• _What is required_
Show every line of the material that contains the word "Malaysia". Case counts.

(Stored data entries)
= = = = = = =

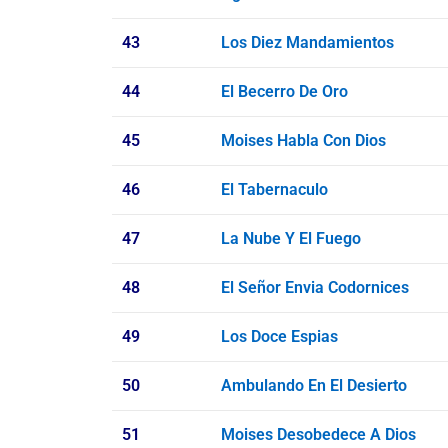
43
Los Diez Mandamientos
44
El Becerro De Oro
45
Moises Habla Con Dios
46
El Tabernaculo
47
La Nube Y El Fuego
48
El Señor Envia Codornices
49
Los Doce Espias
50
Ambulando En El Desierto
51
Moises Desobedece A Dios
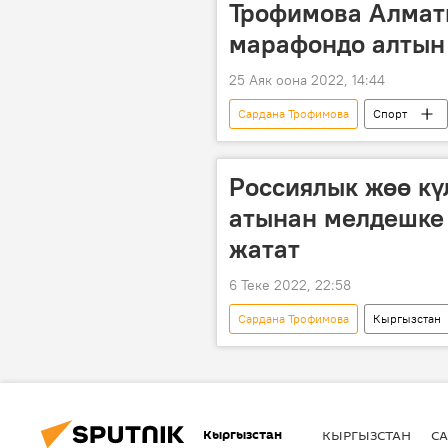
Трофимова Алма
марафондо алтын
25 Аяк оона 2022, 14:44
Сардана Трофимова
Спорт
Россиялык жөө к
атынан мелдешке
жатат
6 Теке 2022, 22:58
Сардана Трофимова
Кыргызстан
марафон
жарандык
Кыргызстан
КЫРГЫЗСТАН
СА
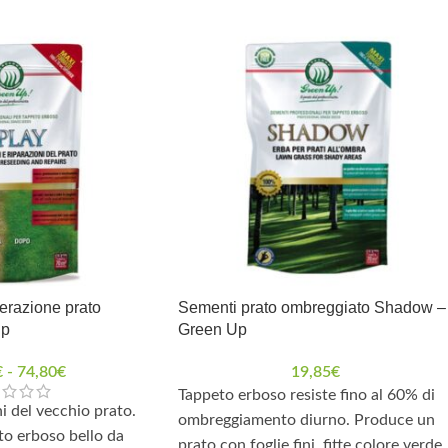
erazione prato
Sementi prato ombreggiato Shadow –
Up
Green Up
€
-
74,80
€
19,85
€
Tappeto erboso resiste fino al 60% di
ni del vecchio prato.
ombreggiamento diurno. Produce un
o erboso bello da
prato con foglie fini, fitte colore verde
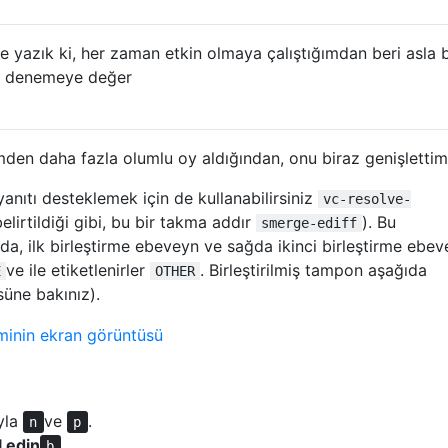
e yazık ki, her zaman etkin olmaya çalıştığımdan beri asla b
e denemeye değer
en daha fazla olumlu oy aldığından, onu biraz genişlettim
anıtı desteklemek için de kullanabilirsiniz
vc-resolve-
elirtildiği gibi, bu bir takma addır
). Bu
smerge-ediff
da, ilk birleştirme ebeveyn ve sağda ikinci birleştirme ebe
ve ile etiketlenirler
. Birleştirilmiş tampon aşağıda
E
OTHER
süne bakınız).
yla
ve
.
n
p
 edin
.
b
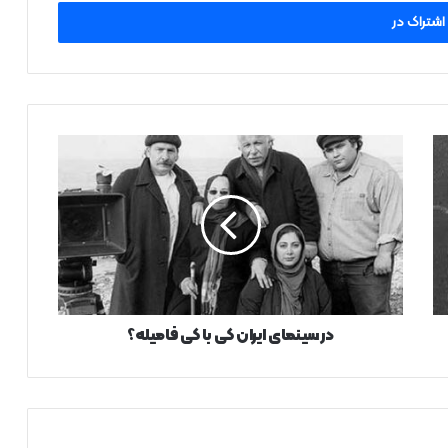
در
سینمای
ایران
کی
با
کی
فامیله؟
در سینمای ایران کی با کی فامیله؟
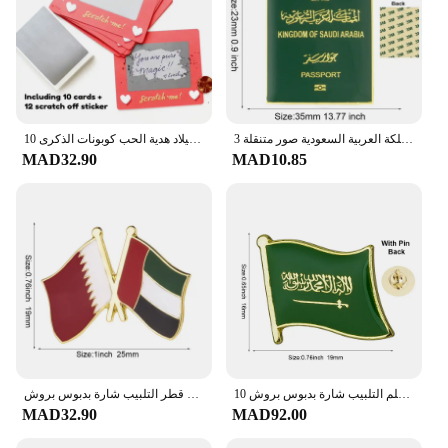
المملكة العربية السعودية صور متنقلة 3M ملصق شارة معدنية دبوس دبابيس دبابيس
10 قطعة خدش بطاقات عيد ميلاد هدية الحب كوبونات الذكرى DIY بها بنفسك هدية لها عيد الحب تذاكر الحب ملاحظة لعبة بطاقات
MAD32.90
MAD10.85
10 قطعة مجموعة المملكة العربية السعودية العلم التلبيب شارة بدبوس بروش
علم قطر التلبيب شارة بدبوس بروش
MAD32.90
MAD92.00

= = = = = = =

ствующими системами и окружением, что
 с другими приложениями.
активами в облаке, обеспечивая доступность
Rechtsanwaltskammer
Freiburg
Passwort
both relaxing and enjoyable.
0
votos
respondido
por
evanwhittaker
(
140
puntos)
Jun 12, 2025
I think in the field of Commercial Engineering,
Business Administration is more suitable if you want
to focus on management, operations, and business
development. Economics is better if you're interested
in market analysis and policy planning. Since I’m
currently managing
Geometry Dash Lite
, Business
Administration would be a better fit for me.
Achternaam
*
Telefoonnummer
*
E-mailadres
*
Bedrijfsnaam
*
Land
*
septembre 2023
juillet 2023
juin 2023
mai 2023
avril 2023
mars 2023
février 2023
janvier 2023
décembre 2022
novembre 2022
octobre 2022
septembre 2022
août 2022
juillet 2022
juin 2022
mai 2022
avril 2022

= = = = = = =

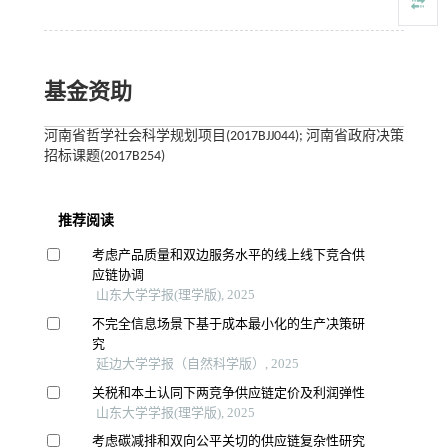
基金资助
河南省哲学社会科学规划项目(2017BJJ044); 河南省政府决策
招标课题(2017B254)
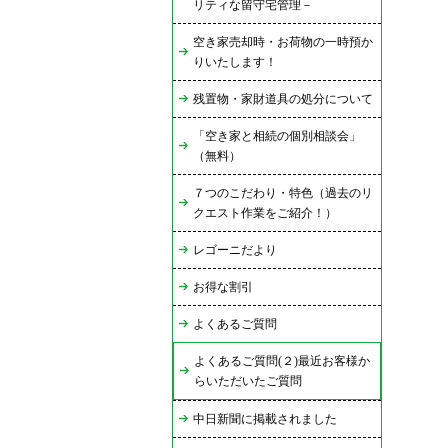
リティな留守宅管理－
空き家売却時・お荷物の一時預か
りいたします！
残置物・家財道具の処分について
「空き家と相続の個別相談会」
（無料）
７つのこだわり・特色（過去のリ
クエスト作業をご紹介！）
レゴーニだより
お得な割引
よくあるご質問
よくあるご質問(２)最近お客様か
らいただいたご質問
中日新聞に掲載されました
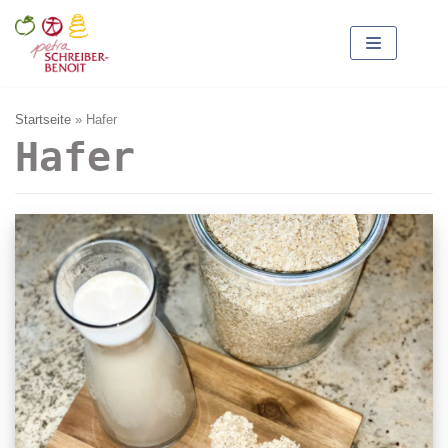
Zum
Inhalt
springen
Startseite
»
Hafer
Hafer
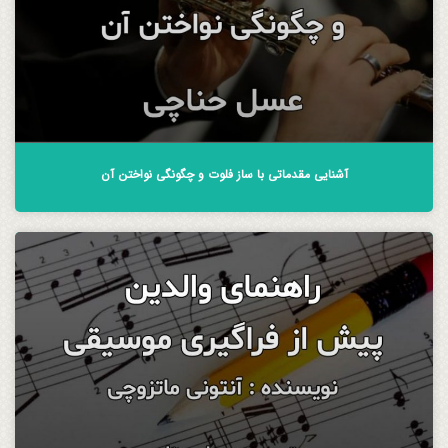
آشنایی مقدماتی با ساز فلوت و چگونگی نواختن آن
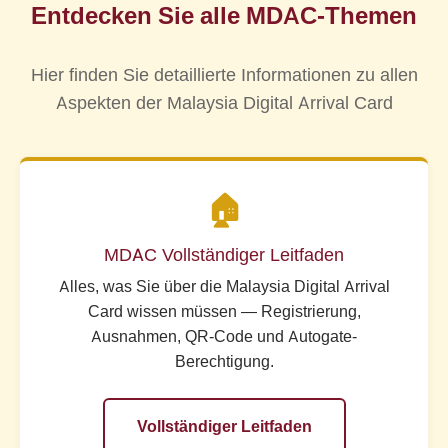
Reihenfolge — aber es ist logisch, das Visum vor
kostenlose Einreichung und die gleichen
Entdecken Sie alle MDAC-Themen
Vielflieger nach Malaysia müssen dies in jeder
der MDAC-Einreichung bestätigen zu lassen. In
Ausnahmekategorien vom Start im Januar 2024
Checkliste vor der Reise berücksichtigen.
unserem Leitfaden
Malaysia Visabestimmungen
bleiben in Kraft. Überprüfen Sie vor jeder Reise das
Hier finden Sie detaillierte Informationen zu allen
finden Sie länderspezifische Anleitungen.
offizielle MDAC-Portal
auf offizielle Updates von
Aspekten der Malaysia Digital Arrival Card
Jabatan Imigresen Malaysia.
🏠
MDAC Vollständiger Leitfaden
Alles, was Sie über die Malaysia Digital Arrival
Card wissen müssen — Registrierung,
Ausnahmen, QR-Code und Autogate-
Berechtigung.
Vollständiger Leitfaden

= = = = = = =

• _Task result_
Vielflieger nach Malaysia müssen dies in jeder
Malaysia Visabestimmungen
Aspekten der Malaysia Digital Arrival Card
Jabatan Imigresen Malaysia.
Alles, was Sie über die Malaysia Digital Arrival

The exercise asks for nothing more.